The passage and the diametrical ramp lead to the interior of the mausoleum and the tomb where the remains of Hadrian and his family were kept. At the time of Hadrian, the walls were covered in marble, but today we can only see the holes in the walls where the metal clips that carried the marble were inserted. We went on and arrived at the Angel's Court, so called because of the statue of the Archangel Michael. Here, from the 15th century onwards, the popes had apartments furnished with all comforts, which they lived in when it became too dangerous in the Vatican. Clement VII stayed here for seven months during the looting of Rome in 1527. 

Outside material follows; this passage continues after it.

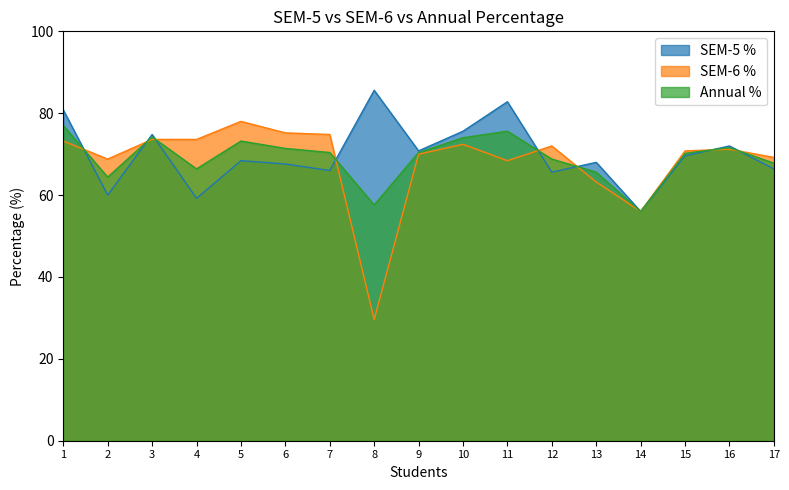

What is the difference between the highest and lowest values at 4?

14.4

A staircase leads to the open tour, from where you have a magnificent view of Rome and the Vatican City. There is also a small restaurant. We renounced a coffee and continued the tour to the armoury that consists of four rooms. Many other rooms and halls followed until we finally arrived at the roof of the castle, the angel terrace. The bronze figure of Michael the Archangel is the most prominent. Since the Renaissance, fireworks have been held from the terrace on festive occasions. Next to the statue hangs the poor sinner bell, whose ominous ringing announced the executions carried out in the courtyard below. Further halls and rooms followed and we were fascinated by the size and the equipment of the castle, furthermore the web based guide was a great idea and always provided us with the necessary background knowledge in every room. We stayed for three and a half hours in this great castle without noticing how quickly time had passed. Suddenly we felt that we were hungry and thirsty. Crossing the angel bridge we headed purposefully for a restaurant in the Via del Banco di Santo Spirito. La Salumeria offers everything from pigs. Here one gets the best ham of Rome, as a plate or panini, in addition a bottle of wine or a beer. It was excellent and gave us new strength. We strolled for a while through Rome and discovered new places or places that we had already seen during the last visit and didn't even notice that it got darker and darker.

We decided to let it be enough for today and looked for the direct way to the bus stop and to the bus that should bring us back to Fiumicino. The queue was huge, the ticket seller, who should coordinate the passengers at the same time, was obviously irritated and overstrained, trying to form a queue. She really should have known that, the Italian generally lets himself be put in line, but not in a row. As soon as the row was formed and she had placed herself back at the beginning of it, there was grape formation again and the passengers asked the person to be pitied, holes in the stomach. Three buses or 45 minutes later we were sitting in one that brought us back. We then let the evening fade away in our restaurant on the way home to the marina and many of us tired to death into our berths.